Fig. 5.

LpUVOps1 is detected in membranes from VEs and MEs. (A) Chemiluminescent images of western blots of LpUVOps1 and LpOps5 antigens (1 μg per lane) probed with antibodies directed against these antigens. The blot was probed first with anti-LpUVOps1, stripped, and re-probed with anti-LpOps5. The antibody used is indicated on the left; the antigens are identified above the blots. Each primary antibody was diluted 1:1000; secondary antibodies were diluted 1:30,000. Each primary antibody labeled only the antigen against which it was generated. (B) Chemiluminescent images of western blots of membrane preparations from median eyes (ME), lateral eyes (LE) and ventral eyes (VE) probed with anti-LpUVOps1 and anti-LpOps5. Solubilized membranes from 2.5 VE nerves, 0.3 LEs and 0.5 MEs were loaded. Blots were immunostained for LpUVOps1 (1:50 dilution), stripped, then immunostained for LpOps5 (1:250 dilution). Anti-LpUVOps1 stained a single 32 kDa band from ME and VE membranes. No LpUVOps1-ir was detected in LE membranes. A doublet of LpOps5-ir at ~32 and 35 kDa was detected in membranes from LE and VE, but not ME. (C) Chemiluminescent images of western blots of ME and VE membranes probed with anti-LpUVOps1 (control, left lanes) and anti-LpUVOps1 that had been pre-absorbed with antigen (pre-abs, right lanes).

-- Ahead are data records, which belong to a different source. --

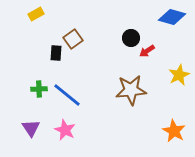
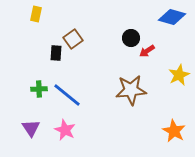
yellow rectangle: rotated 49 degrees counterclockwise
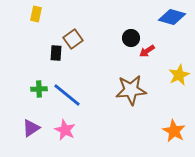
purple triangle: rotated 30 degrees clockwise
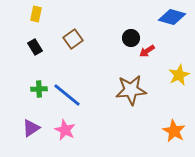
black rectangle: moved 21 px left, 6 px up; rotated 35 degrees counterclockwise
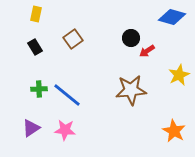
pink star: rotated 20 degrees counterclockwise
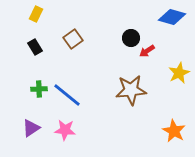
yellow rectangle: rotated 14 degrees clockwise
yellow star: moved 2 px up
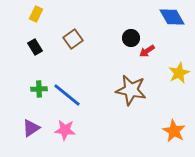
blue diamond: rotated 44 degrees clockwise
brown star: rotated 16 degrees clockwise
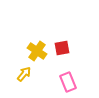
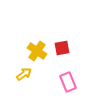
yellow arrow: rotated 14 degrees clockwise
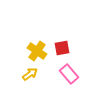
yellow arrow: moved 6 px right
pink rectangle: moved 1 px right, 8 px up; rotated 18 degrees counterclockwise
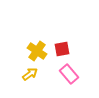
red square: moved 1 px down
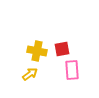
yellow cross: rotated 24 degrees counterclockwise
pink rectangle: moved 3 px right, 4 px up; rotated 36 degrees clockwise
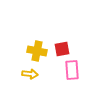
yellow arrow: rotated 42 degrees clockwise
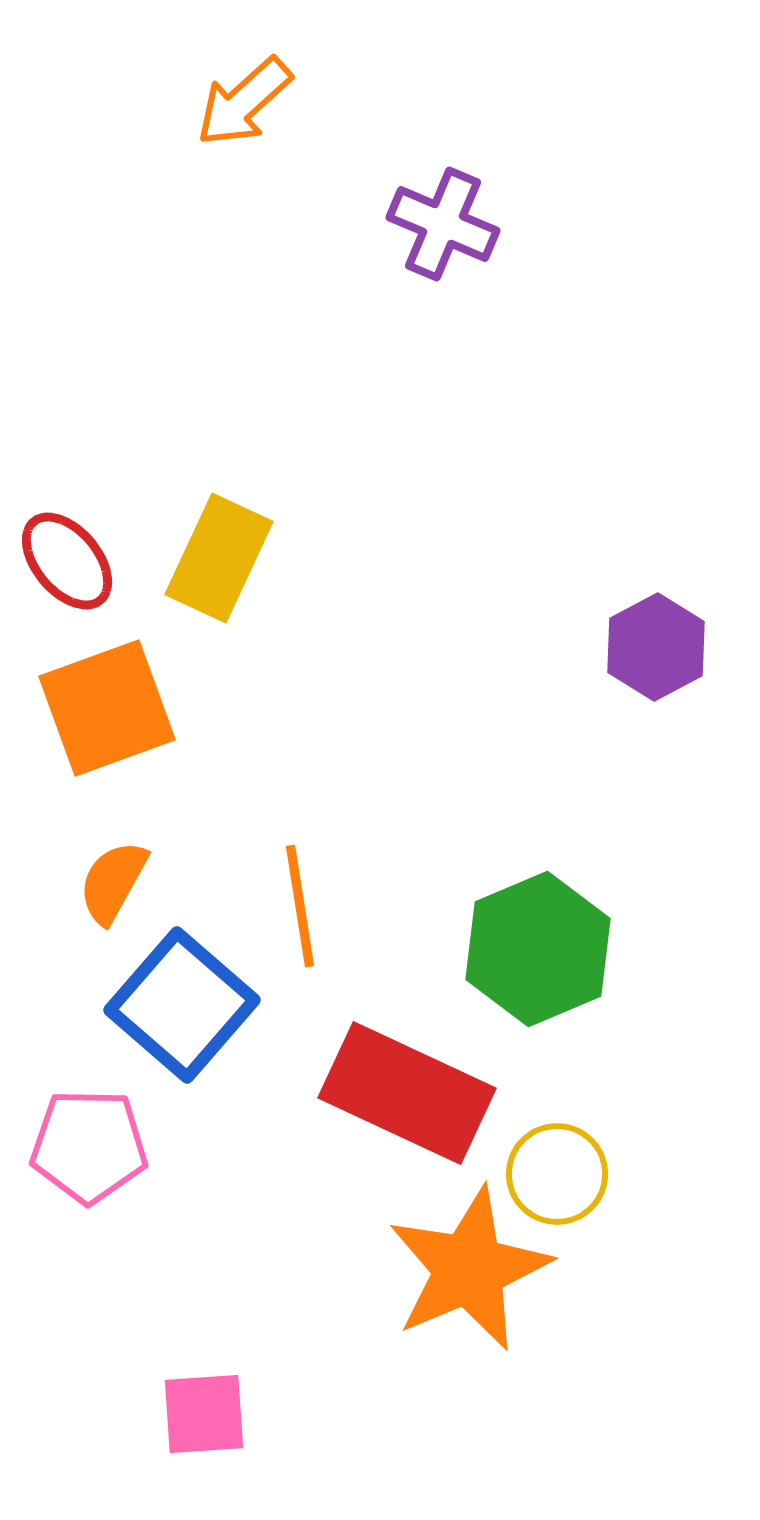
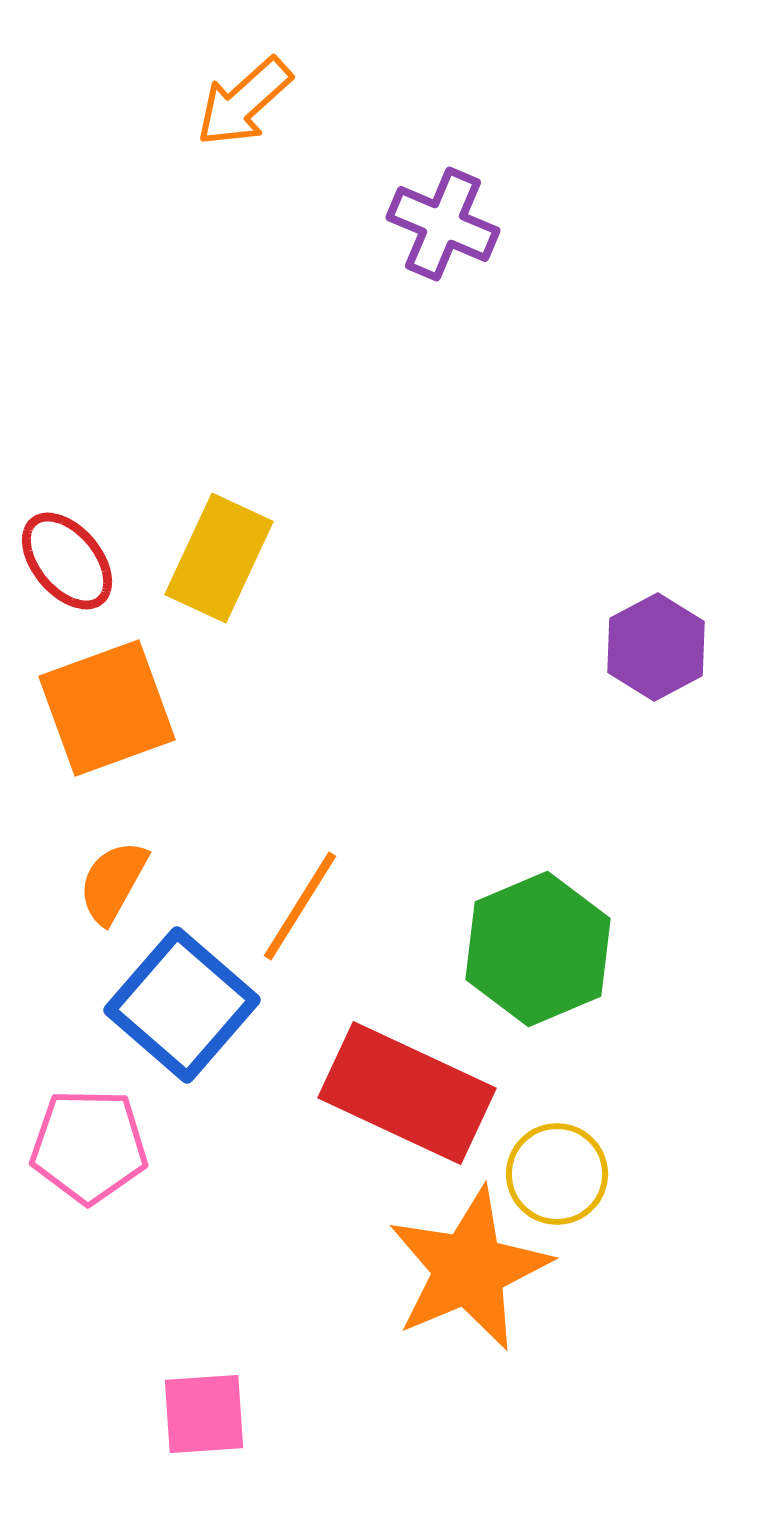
orange line: rotated 41 degrees clockwise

Membranes were run on a single SDS gel separated by a lane of molecular mass markers. After proteins were transferred to nitrocellulose, the blot was cut so half the marker lane between the sample lanes was retained with each sample lane to allow the samples lanes to be aligned after immunostaining. Membranes from 1 ME were loaded on each lane and probed with either anti-LpUVOps1 or pre-absorbed anti-LpUVOps1 diluted 1:1000. Membranes from two VE nerves were loaded on each lane and probed with either anti LpUVOps1 or absorbed anti-LpUVOps1 diluted 1:50. Lanes probed with anti-LpUVOps1 each showed a clear band at approximately 32 kDa that was absent in lanes probed with pre-absorbed anti-LpUVOps1.